4.3. Implications of Study and Recommendations
The study has shown that reproductive health and modern family planning services that are provided to women living in and around the City of Pretoria were utilized by only 41.74% of eligible women, and that women who experienced adverse outcomes of pregnancy were characterized by failure to utilize modern family planning services effectively. The study has also shown that there was a significant difference among the 20 health service delivery wards and 11 health service facilities in which reproductive health services were delivered to women with regards to the quality of service delivery. According to Statistics South Africa [27] (2012: 12-13), the percentage of married women of 15 - 49 years old who were using modern contraceptives in 2010 was only 55.1%. At the present pace, South Africa will not achieve Target number 7 of Goal number 6 of the Millennium Development Goals by the year 2015 in view of the fact that 44.9% of women in the childbearing age of 15 to 49 years do not have access to modern family planning services and contraceptives. The vast majority of women who have no access to modern family planning and reproductive health services are black, poor, rural, unemployed and poorly educated. The implications of the study require that the following measures should be taken by the Health Department of the City of Tshwane Metropolitan Municipality (CTMM) in order to realize the effective utilization of reproductive health and family planning services and to reduce the prevalence of adverse outcomes of pregnancy:
• Efforts must be made to reduce adverse pregnancy outcomes and teenage pregnancy in District 4 (mostly black and unemployed women). This recommendation is consistent with recommendations made by the WHO/UNAIDS/UNICEF [32] (2013) to Sub-Saharan African countries including South Africa.

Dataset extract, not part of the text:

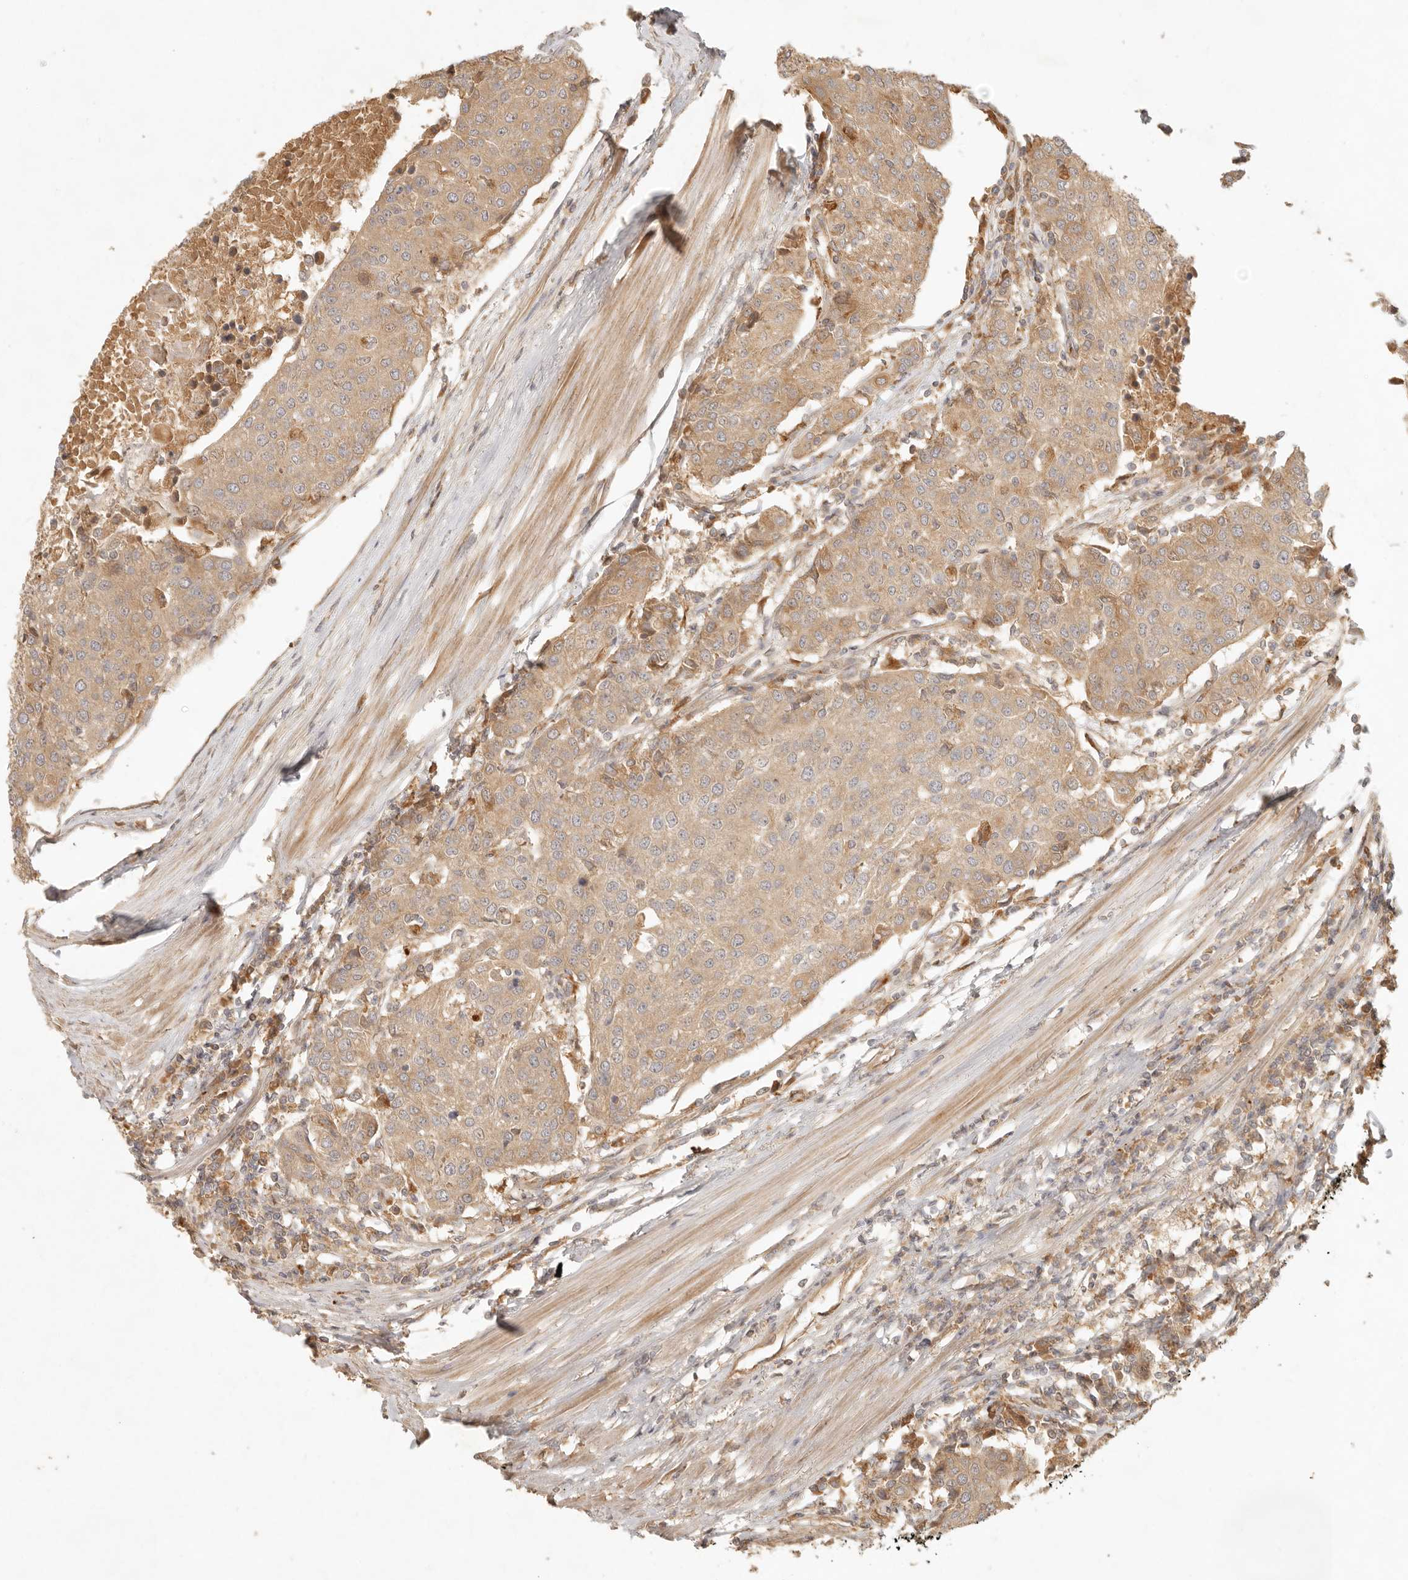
{"staining": {"intensity": "moderate", "quantity": ">75%", "location": "cytoplasmic/membranous"}, "tissue": "urothelial cancer", "cell_type": "Tumor cells", "image_type": "cancer", "snomed": [{"axis": "morphology", "description": "Urothelial carcinoma, High grade"}, {"axis": "topography", "description": "Urinary bladder"}], "caption": "Urothelial cancer tissue reveals moderate cytoplasmic/membranous positivity in about >75% of tumor cells, visualized by immunohistochemistry. Using DAB (3,3'-diaminobenzidine) (brown) and hematoxylin (blue) stains, captured at high magnification using brightfield microscopy.", "gene": "ANKRD61", "patient": {"sex": "female", "age": 85}}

• Improved modern family planning and reproductive health services must be provided to women living in health sub-district 4.
• Health education on safe sex practice, abstinence as well as the use of modern family planning methods should be provided to all youth aged 15 to 19 living in and around the City of Pretoria. There should be a fully fledged and well-resourced counselling service targeting the youth.

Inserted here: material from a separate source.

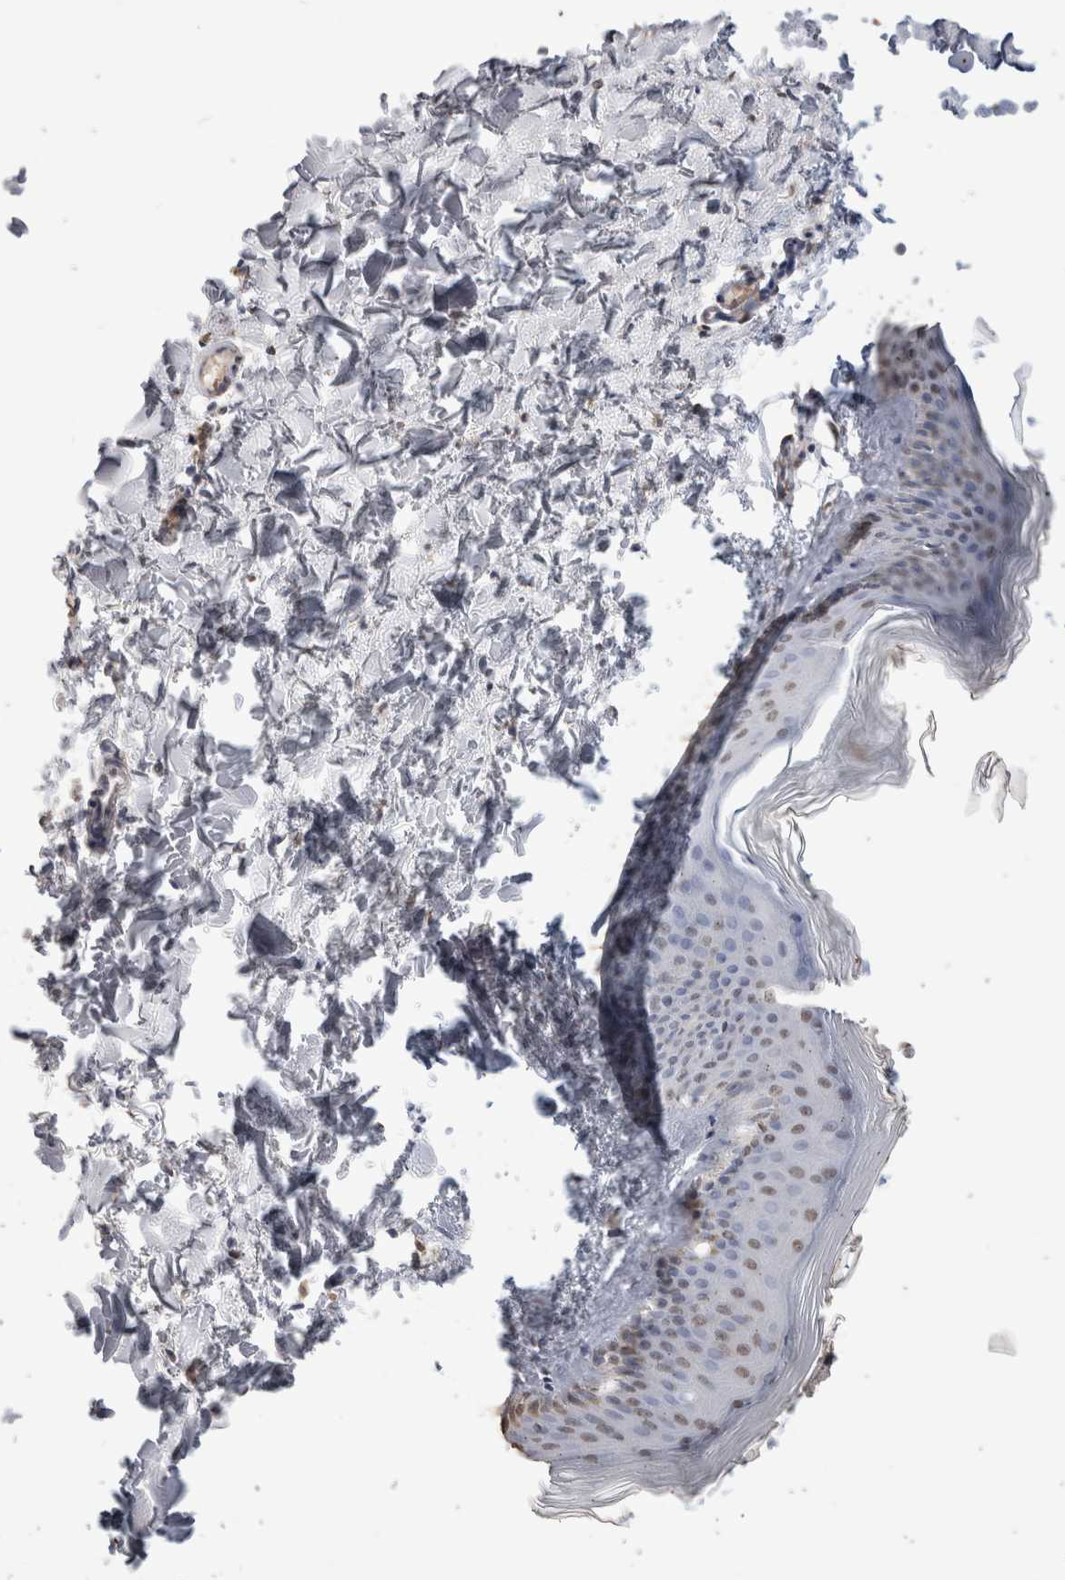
{"staining": {"intensity": "weak", "quantity": "25%-75%", "location": "cytoplasmic/membranous"}, "tissue": "skin", "cell_type": "Fibroblasts", "image_type": "normal", "snomed": [{"axis": "morphology", "description": "Normal tissue, NOS"}, {"axis": "topography", "description": "Skin"}], "caption": "Weak cytoplasmic/membranous protein expression is present in about 25%-75% of fibroblasts in skin.", "gene": "LGALS2", "patient": {"sex": "female", "age": 27}}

• The quality of family planning services provided at the 20 service delivery wards and 11 health facilities must be standardized.
• According to the World Bank [38] (2011: 21-23), empirical evidence is essential for the optimal allocation of scarce resources that are required for efficient service delivery. A community-based approach should be followed to implement a monitoring and evaluation programme with a view to monitor and assess efficiency in service delivery. Such a monitoring and evaluation programme would enable the collection of statistical data and empirical evidence on key indicators that are integral to all family planning and reproductive health services that are being delivered by the CTMM to women in the childbearing age of 15 to 49 years. Such data sets could be systematically stored and analyzed for the purpose of producing vital reports for decision making and planning by the CTMM. The data sets would also promote research efforts by the CTMM significantly, and enable the CTMM to collaborate with academic and research institutions on research-related matters and advocacy. This recommendation is in line with the recommendations made by the World Health Organization for Sub-Saharan African countries [39] (2011).
• Health education on optimal family size plus incentives should be given to parents in District 4. This recommendation is in line with the recommendation made by the South African Presidency [40] (2009), recommendations made by the World Bank for SubSaharan African countries (2009).
• It is highly recommended that a similar study should be conducted once in five years with a view to produce reliable estimates on key performance monitoring indicators that are relevant to the provision of family planning services by the CTMM to the general population living in and around Pretoria. This is crucially important for all impact evaluation studies that are planned by researchers working for the CTMM.